◆ EXERCISE REQUIREMENTS ◆
The answer must be a word-for-word copy of the records below, with every picture left out.

┌─ ENTRIES PROVIDED

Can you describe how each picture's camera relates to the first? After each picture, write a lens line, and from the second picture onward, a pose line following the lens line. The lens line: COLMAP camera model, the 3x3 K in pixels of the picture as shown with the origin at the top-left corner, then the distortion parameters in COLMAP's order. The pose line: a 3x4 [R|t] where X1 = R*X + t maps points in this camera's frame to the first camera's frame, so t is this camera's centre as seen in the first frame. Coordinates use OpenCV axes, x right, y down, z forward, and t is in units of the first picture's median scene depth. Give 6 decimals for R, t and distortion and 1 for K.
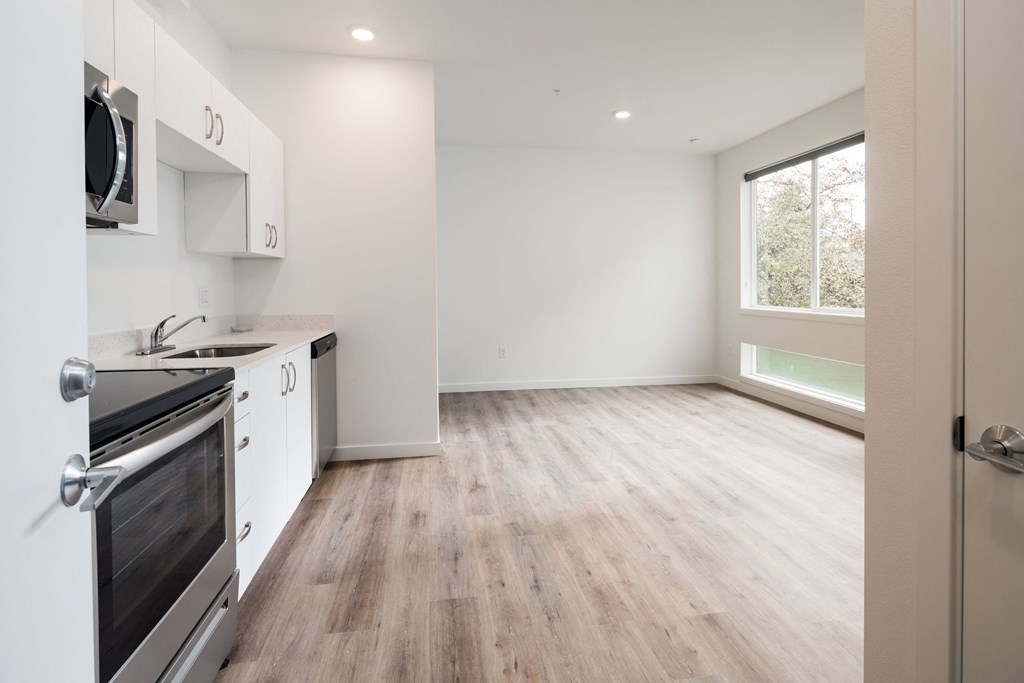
lens RADIAL K [[489.4, 0, 512.4], [0, 489.4, 292.1], [0, 0, 1]] dist [0.000430, -0.000086]
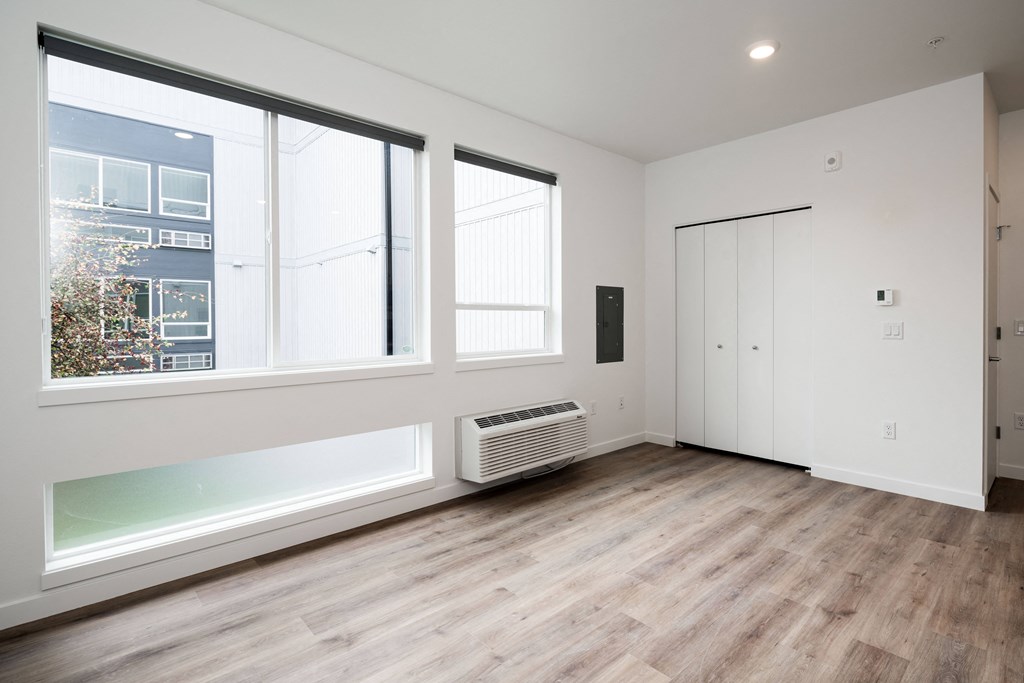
lens RADIAL K [[503.6, 0, 538.5], [0, 503.6, 321.6], [0, 0, 1]] dist [-0.001818, -0.001089]
pose [[-0.567290, 0.007910, 0.823480, -0.103329], [0.020227, 0.999786, 0.004331, -0.026451], [-0.823269, 0.019114, -0.567329, 1.692314]]
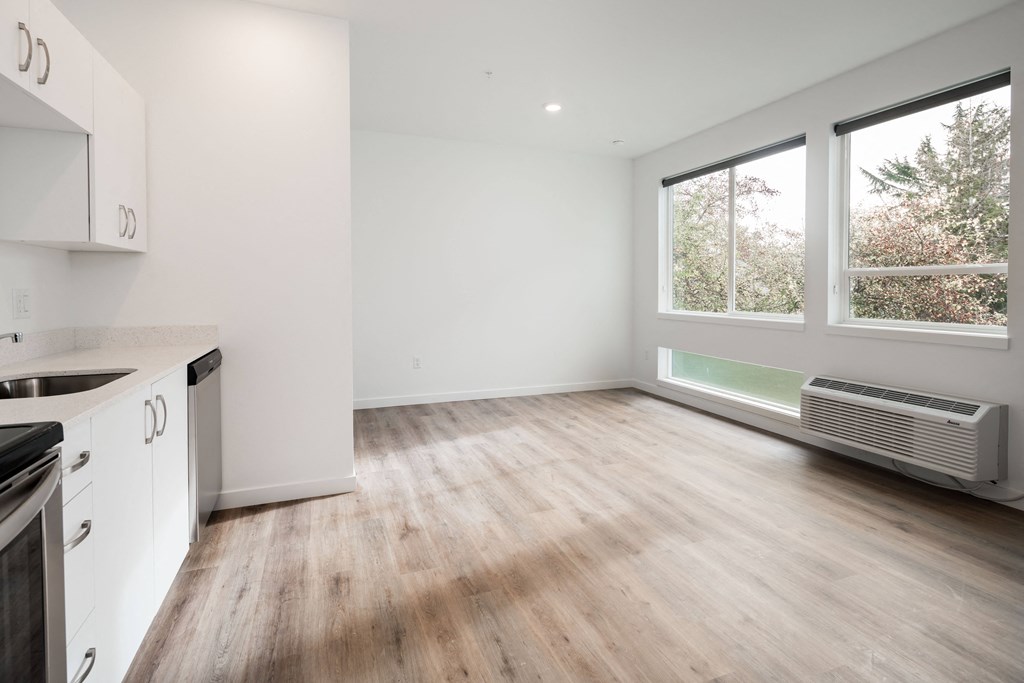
lens RADIAL K [[489.4, 0, 509.9], [0, 489.4, 297.0], [0, 0, 1]] dist [-0.001249, -0.001151]
pose [[0.978470, 0.002348, 0.206377, -0.073852], [-0.003427, 0.999982, 0.004872, -0.005756], [-0.206362, -0.005474, 0.978460, 0.145772]]
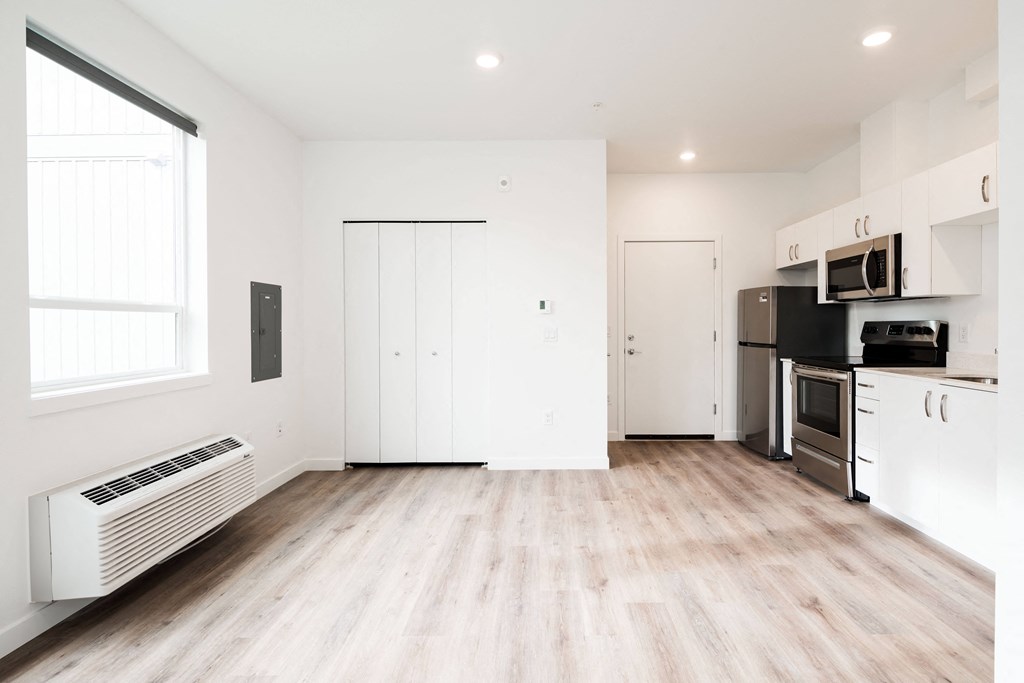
lens RADIAL K [[504.2, 0, 545.7], [0, 504.2, 326.8], [0, 0, 1]] dist [0.014726, -0.010105]
pose [[-0.988994, 0.011786, 0.147486, 0.197927], [0.014406, 0.999757, 0.016707, -0.029073], [-0.147253, 0.018647, -0.988923, 1.746447]]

└─

◆ OUTPUT OF THE TASK ◆
Can you describe how each picture's camera relates to the first? After each picture, write a lens line, and from the second picture onward, a pose line following the lens line. The lens line: COLMAP camera model, the 3x3 K in pixels of the picture as shown with the origin at the top-left corner, then the distortion parameters in COLMAP's order. The pose line: a 3x4 [R|t] where X1 = R*X + t maps points in this camera's frame to the first camera's frame, so t is this camera's centre as seen in the first frame. Coordinates use OpenCV axes, x right, y down, z forward, and t is in units of the first picture's median scene depth. Give 6 decimals for R, t and distortion and 1 for K.
lens RADIAL K [[489.4, 0, 512.4], [0, 489.4, 292.1], [0, 0, 1]] dist [0.000430, -0.000086]
lens RADIAL K [[503.6, 0, 538.5], [0, 503.6, 321.6], [0, 0, 1]] dist [-0.001818, -0.001089]
pose [[-0.567290, 0.007910, 0.823480, -0.103329], [0.020227, 0.999786, 0.004331, -0.026451], [-0.823269, 0.019114, -0.567329, 1.692314]]
lens RADIAL K [[489.4, 0, 509.9], [0, 489.4, 297.0], [0, 0, 1]] dist [-0.001249, -0.001151]
pose [[0.978470, 0.002348, 0.206377, -0.073852], [-0.003427, 0.999982, 0.004872, -0.005756], [-0.206362, -0.005474, 0.978460, 0.145772]]
lens RADIAL K [[504.2, 0, 545.7], [0, 504.2, 326.8], [0, 0, 1]] dist [0.014726, -0.010105]
pose [[-0.988994, 0.011786, 0.147486, 0.197927], [0.014406, 0.999757, 0.016707, -0.029073], [-0.147253, 0.018647, -0.988923, 1.746447]]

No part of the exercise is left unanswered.